Task statement | Below is a block of records; repeat each one exactly.
== Segment start ==
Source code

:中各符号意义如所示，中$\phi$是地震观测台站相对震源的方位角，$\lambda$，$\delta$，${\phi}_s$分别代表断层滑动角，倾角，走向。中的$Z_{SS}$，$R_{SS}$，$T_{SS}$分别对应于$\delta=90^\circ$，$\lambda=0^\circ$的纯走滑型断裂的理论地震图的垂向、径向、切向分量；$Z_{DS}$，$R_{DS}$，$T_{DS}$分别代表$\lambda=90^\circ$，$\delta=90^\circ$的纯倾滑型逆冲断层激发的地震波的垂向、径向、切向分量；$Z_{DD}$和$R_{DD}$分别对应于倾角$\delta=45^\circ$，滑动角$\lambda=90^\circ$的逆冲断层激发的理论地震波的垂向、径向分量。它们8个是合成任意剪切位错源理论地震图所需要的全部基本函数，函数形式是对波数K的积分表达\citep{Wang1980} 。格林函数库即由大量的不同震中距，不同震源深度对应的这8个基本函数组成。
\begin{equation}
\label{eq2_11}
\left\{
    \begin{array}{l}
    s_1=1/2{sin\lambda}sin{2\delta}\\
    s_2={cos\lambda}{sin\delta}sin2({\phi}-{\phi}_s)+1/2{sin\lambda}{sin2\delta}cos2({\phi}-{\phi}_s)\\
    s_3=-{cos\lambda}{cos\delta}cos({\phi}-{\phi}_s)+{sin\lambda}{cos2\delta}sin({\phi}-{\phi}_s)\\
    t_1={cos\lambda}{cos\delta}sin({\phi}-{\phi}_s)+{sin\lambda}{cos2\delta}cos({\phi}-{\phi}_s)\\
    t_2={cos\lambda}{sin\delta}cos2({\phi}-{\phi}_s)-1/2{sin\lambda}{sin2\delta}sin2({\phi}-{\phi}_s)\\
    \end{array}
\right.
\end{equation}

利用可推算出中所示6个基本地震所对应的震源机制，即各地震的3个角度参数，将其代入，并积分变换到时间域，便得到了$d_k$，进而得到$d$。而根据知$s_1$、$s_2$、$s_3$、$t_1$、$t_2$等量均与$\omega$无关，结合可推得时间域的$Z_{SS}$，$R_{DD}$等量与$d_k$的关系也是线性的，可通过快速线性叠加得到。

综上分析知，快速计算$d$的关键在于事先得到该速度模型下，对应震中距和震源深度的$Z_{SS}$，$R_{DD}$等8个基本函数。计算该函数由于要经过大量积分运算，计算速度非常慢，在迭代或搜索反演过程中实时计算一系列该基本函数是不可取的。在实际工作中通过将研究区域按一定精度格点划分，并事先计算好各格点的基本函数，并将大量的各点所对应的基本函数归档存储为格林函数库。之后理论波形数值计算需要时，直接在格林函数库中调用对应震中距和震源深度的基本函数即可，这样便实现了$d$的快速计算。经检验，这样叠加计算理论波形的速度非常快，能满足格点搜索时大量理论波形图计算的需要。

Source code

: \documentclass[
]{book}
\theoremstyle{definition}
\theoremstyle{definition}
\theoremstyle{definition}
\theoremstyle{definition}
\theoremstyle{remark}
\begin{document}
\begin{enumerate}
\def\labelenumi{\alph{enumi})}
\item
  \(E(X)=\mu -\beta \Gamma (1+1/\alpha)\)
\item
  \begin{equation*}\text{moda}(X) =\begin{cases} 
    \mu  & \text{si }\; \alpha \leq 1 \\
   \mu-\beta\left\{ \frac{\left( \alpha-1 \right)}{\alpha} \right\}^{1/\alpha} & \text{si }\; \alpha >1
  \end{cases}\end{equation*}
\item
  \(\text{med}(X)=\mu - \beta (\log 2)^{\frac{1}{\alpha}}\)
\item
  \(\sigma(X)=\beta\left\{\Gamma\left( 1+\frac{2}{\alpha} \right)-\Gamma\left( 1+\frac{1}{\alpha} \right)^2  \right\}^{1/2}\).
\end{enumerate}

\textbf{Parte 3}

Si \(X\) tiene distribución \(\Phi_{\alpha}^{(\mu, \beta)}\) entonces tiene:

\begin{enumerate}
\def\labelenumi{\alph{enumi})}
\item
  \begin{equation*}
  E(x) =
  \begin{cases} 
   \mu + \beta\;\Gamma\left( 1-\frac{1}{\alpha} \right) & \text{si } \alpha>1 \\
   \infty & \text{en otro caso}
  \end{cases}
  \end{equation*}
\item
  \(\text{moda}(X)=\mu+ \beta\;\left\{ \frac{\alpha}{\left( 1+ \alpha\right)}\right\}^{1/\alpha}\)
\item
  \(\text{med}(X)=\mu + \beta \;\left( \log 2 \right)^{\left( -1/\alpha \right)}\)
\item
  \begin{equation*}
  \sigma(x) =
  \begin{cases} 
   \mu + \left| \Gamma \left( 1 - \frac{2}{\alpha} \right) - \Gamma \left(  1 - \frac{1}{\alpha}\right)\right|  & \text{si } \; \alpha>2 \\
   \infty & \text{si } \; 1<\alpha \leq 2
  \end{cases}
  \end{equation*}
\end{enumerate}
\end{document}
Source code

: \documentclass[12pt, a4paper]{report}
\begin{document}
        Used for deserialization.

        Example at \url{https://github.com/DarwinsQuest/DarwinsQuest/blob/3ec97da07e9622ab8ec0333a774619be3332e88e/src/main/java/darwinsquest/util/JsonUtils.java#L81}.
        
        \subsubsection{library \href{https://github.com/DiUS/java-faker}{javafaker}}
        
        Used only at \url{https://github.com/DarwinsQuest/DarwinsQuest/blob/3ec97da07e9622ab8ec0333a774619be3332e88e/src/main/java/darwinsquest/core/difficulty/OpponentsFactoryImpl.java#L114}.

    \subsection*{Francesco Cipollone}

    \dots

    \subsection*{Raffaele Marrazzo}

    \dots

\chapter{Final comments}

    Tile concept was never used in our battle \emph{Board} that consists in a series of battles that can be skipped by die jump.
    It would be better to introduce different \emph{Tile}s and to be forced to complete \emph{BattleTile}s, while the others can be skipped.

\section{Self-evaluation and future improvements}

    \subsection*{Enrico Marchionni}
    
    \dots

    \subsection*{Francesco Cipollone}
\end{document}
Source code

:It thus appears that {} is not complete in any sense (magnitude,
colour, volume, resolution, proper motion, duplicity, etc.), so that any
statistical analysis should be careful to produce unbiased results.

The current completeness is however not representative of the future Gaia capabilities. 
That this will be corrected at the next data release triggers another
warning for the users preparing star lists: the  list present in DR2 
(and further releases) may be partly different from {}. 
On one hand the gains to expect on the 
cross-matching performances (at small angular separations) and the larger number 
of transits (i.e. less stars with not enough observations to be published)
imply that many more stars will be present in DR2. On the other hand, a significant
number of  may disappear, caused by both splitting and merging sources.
== Segment end ==
Exercise solution |
Source code

:中各符号意义如所示，中$\phi$是地震观测台站相对震源的方位角，$\lambda$，$\delta$，${\phi}_s$分别代表断层滑动角，倾角，走向。中的$Z_{SS}$，$R_{SS}$，$T_{SS}$分别对应于$\delta=90^\circ$，$\lambda=0^\circ$的纯走滑型断裂的理论地震图的垂向、径向、切向分量；$Z_{DS}$，$R_{DS}$，$T_{DS}$分别代表$\lambda=90^\circ$，$\delta=90^\circ$的纯倾滑型逆冲断层激发的地震波的垂向、径向、切向分量；$Z_{DD}$和$R_{DD}$分别对应于倾角$\delta=45^\circ$，滑动角$\lambda=90^\circ$的逆冲断层激发的理论地震波的垂向、径向分量。它们8个是合成任意剪切位错源理论地震图所需要的全部基本函数，函数形式是对波数K的积分表达\citep{Wang1980} 。格林函数库即由大量的不同震中距，不同震源深度对应的这8个基本函数组成。
\begin{equation}
\label{eq2_11}
\left\{
    \begin{array}{l}
    s_1=1/2{sin\lambda}sin{2\delta}\\
    s_2={cos\lambda}{sin\delta}sin2({\phi}-{\phi}_s)+1/2{sin\lambda}{sin2\delta}cos2({\phi}-{\phi}_s)\\
    s_3=-{cos\lambda}{cos\delta}cos({\phi}-{\phi}_s)+{sin\lambda}{cos2\delta}sin({\phi}-{\phi}_s)\\
    t_1={cos\lambda}{cos\delta}sin({\phi}-{\phi}_s)+{sin\lambda}{cos2\delta}cos({\phi}-{\phi}_s)\\
    t_2={cos\lambda}{sin\delta}cos2({\phi}-{\phi}_s)-1/2{sin\lambda}{sin2\delta}sin2({\phi}-{\phi}_s)\\
    \end{array}
\right.
\end{equation}

利用可推算出中所示6个基本地震所对应的震源机制，即各地震的3个角度参数，将其代入，并积分变换到时间域，便得到了$d_k$，进而得到$d$。而根据知$s_1$、$s_2$、$s_3$、$t_1$、$t_2$等量均与$\omega$无关，结合可推得时间域的$Z_{SS}$，$R_{DD}$等量与$d_k$的关系也是线性的，可通过快速线性叠加得到。

综上分析知，快速计算$d$的关键在于事先得到该速度模型下，对应震中距和震源深度的$Z_{SS}$，$R_{DD}$等8个基本函数。计算该函数由于要经过大量积分运算，计算速度非常慢，在迭代或搜索反演过程中实时计算一系列该基本函数是不可取的。在实际工作中通过将研究区域按一定精度格点划分，并事先计算好各格点的基本函数，并将大量的各点所对应的基本函数归档存储为格林函数库。之后理论波形数值计算需要时，直接在格林函数库中调用对应震中距和震源深度的基本函数即可，这样便实现了$d$的快速计算。经检验，这样叠加计算理论波形的速度非常快，能满足格点搜索时大量理论波形图计算的需要。

Source code

: \documentclass[
]{book}
\theoremstyle{definition}
\theoremstyle{definition}
\theoremstyle{definition}
\theoremstyle{definition}
\theoremstyle{remark}
\begin{document}
\begin{enumerate}
\def\labelenumi{\alph{enumi})}
\item
  \(E(X)=\mu -\beta \Gamma (1+1/\alpha)\)
\item
  \begin{equation*}\text{moda}(X) =\begin{cases} 
    \mu  & \text{si }\; \alpha \leq 1 \\
   \mu-\beta\left\{ \frac{\left( \alpha-1 \right)}{\alpha} \right\}^{1/\alpha} & \text{si }\; \alpha >1
  \end{cases}\end{equation*}
\item
  \(\text{med}(X)=\mu - \beta (\log 2)^{\frac{1}{\alpha}}\)
\item
  \(\sigma(X)=\beta\left\{\Gamma\left( 1+\frac{2}{\alpha} \right)-\Gamma\left( 1+\frac{1}{\alpha} \right)^2  \right\}^{1/2}\).
\end{enumerate}

\textbf{Parte 3}

Si \(X\) tiene distribución \(\Phi_{\alpha}^{(\mu, \beta)}\) entonces tiene:

\begin{enumerate}
\def\labelenumi{\alph{enumi})}
\item
  \begin{equation*}
  E(x) =
  \begin{cases} 
   \mu + \beta\;\Gamma\left( 1-\frac{1}{\alpha} \right) & \text{si } \alpha>1 \\
   \infty & \text{en otro caso}
  \end{cases}
  \end{equation*}
\item
  \(\text{moda}(X)=\mu+ \beta\;\left\{ \frac{\alpha}{\left( 1+ \alpha\right)}\right\}^{1/\alpha}\)
\item
  \(\text{med}(X)=\mu + \beta \;\left( \log 2 \right)^{\left( -1/\alpha \right)}\)
\item
  \begin{equation*}
  \sigma(x) =
  \begin{cases} 
   \mu + \left| \Gamma \left( 1 - \frac{2}{\alpha} \right) - \Gamma \left(  1 - \frac{1}{\alpha}\right)\right|  & \text{si } \; \alpha>2 \\
   \infty & \text{si } \; 1<\alpha \leq 2
  \end{cases}
  \end{equation*}
\end{enumerate}
\end{document}
Source code

: \documentclass[12pt, a4paper]{report}
\begin{document}
        Used for deserialization.

        Example at \url{https://github.com/DarwinsQuest/DarwinsQuest/blob/3ec97da07e9622ab8ec0333a774619be3332e88e/src/main/java/darwinsquest/util/JsonUtils.java#L81}.
        
        \subsubsection{library \href{https://github.com/DiUS/java-faker}{javafaker}}
        
        Used only at \url{https://github.com/DarwinsQuest/DarwinsQuest/blob/3ec97da07e9622ab8ec0333a774619be3332e88e/src/main/java/darwinsquest/core/difficulty/OpponentsFactoryImpl.java#L114}.

    \subsection*{Francesco Cipollone}

    \dots

    \subsection*{Raffaele Marrazzo}

    \dots

\chapter{Final comments}

    Tile concept was never used in our battle \emph{Board} that consists in a series of battles that can be skipped by die jump.
    It would be better to introduce different \emph{Tile}s and to be forced to complete \emph{BattleTile}s, while the others can be skipped.

\section{Self-evaluation and future improvements}

    \subsection*{Enrico Marchionni}
    
    \dots

    \subsection*{Francesco Cipollone}
\end{document}
Source code

:It thus appears that {} is not complete in any sense (magnitude,
colour, volume, resolution, proper motion, duplicity, etc.), so that any
statistical analysis should be careful to produce unbiased results.

The current completeness is however not representative of the future Gaia capabilities. 
That this will be corrected at the next data release triggers another
warning for the users preparing star lists: the  list present in DR2 
(and further releases) may be partly different from {}. 
On one hand the gains to expect on the 
cross-matching performances (at small angular separations) and the larger number 
of transits (i.e. less stars with not enough observations to be published)
imply that many more stars will be present in DR2. On the other hand, a significant
number of  may disappear, caused by both splitting and merging sources.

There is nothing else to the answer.